■ Problems and tasks
**a)** Answer these from the SQL reproduction steps:
(i) Which three columns form the primary key of GA_DATA?
(ii) What value does the WITH clause set for backups?
(iii) Which index does the first query in step 3 force with "use index"?
**b)** Print the SQL reproduction steps from "- CREATE INDEX ga_pKey" up to and including "(117930, 175930, 175940,175945,101450)", with no changes.

■ Exercise passage
______

An easy way to reproduce would be to
1. Create table
CREATE TABLE GA_DATA (
customer_id bigint,
dt timestamp,
category_id int,
product_views_app int,
product_clict_app int,
product_clict_web int,
product_clict_web int,
PRIMARY KEY (customer_id, dt, category_id)
) WITH "template=ga_template, backups=0, affinityKey=customer_id";
2. Create indexes
- CREATE INDEX ga_customer_id ON GA_Data (customer_id)
- CREATE INDEX ga_pKey ON GA_Data (customer_id, dt, category_id)
- CREATE INDEX ga_category_and_customer_id ON GA_Data (category_id,
customer_id)
- CREATE INDEX ga_category_id ON GA_Data (category_id)
3. Run Explain on the following queries while trying forcing using
different indexes
- Select count(*) FROM(
Select customer_id from GA_DATA use index (ga_category_id)
where category_id in (117930, 175930, 175940,175945,101450)
group by customer_id having SUM(product_views_app) > 2 OR
SUM(product_clicks_app) > 1 )
- Select count(*) FROM(
Select customer_id from GA_DATA ga use index (ga_pKey)

______

■ Supplied data
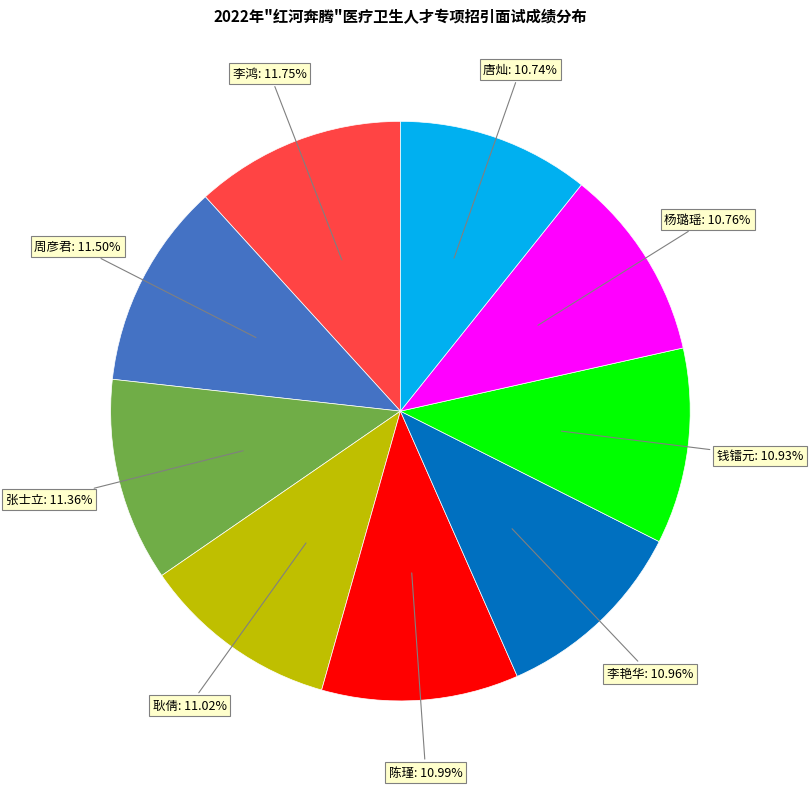

Is 陈瑾 the majority of the pie?

No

______

■ Answers by item number
**a)**
(i) customer_id, dt, and category_id
(ii) 0
(iii) ga_category_id

**b)**
- CREATE INDEX ga_pKey ON GA_Data (customer_id, dt, category_id)
- CREATE INDEX ga_category_and_customer_id ON GA_Data (category_id,
customer_id)
- CREATE INDEX ga_category_id ON GA_Data (category_id)
3. Run Explain on the following queries while trying forcing using
different indexes
- Select count(*) FROM(
Select customer_id from GA_DATA use index (ga_category_id)
where category_id in (117930, 175930, 175940,175945,101450)